--- RECORDED INFORMATION Enclosed Below ---

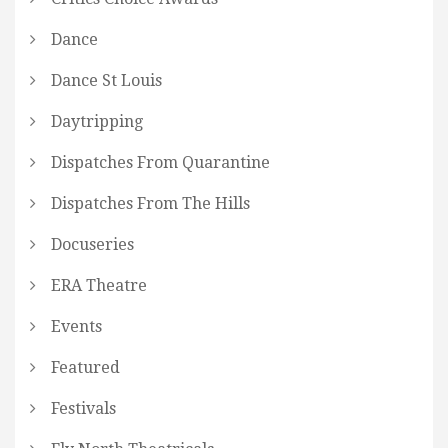
Dance
Dance St Louis
Daytripping
Dispatches From Quarantine
Dispatches From The Hills
Docuseries
ERA Theatre
Events
Featured
Festivals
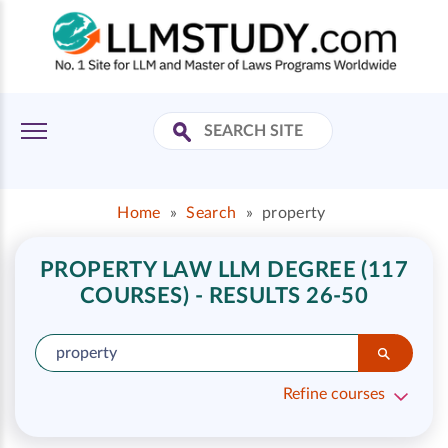
Home
»
Search
»
property
PROPERTY LAW LLM DEGREE (117
COURSES) - RESULTS 26-50
Refine courses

--- End of Enclosed RECORDED INFORMATION ---

**REQUIRED ACTION**
Copy out all the data without changing anything, and drop the pictures.

**RESULT**
Dance
Dance St Louis
Daytripping
Dispatches From Quarantine
Dispatches From The Hills
Docuseries
ERA Theatre
Events
Featured
Festivals
Home
»
Search
»
property
PROPERTY LAW LLM DEGREE (117
COURSES) - RESULTS 26-50
Refine courses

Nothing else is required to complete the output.